Diane's Lemon Bundt Cake

I was at the park last week and a few of my friends were talking about this recipe they had the night before at a church event. I had to try it and I really liked it. Very, Very Yummy!

Cake Ingredients:

1 (18.25 oz) package lemon cake mix
1 (3.4 oz) package instant lemon pudding mix
1/2 cup vegetable oil
1 TBS lemon zest
1/4 cup lemon juice
4 eggs
1 cup Sierra Mist or 7-up

Glaze Ingredients: (I doubled the glaze! YUM)

2 TBS fresh lemon juice
1 tsp. grated lemon peel (zest)
2/3 cup sifted powdered sugar

1. Preheat oven to 350 degrees.
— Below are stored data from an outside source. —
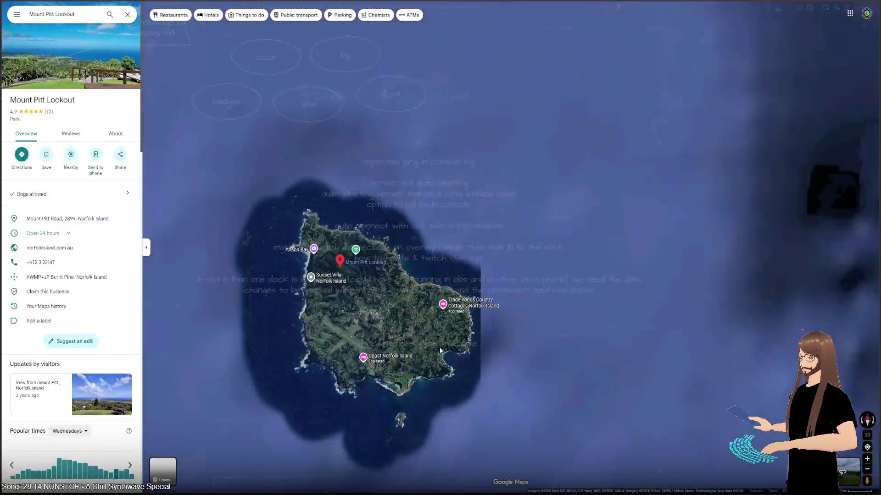
- Pan past Phillip Island along the Kingston coast, select Emily Bay, and open its photos
mouse_move(440, 351)
mouse_down()
mouse_move(472, 292)
mouse_move(514, 130)
mouse_move(532, 332)
mouse_up()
Grease and flour a 10 inch bundt pan.
2. In a large bowl, combine cake mix & pudding mix, then stir in the oil, lemon zest and lemon juice. Beat in the eggs, one at a time, then stir in the lemon-lime soda. (But do not beat it too much. Just mix it in.)
3. Pour batter into prepared pan. Bake in preheated oven for 35 minutes then invert onto plate.
4. Pour glaze over top of cooled cake. If you like glaze, double the glaze recipe. Yummy!!!

I served this with vanilla ice cream but I think it would be good with whipped cream or cool whip. It is also good by itself though. Enjoy!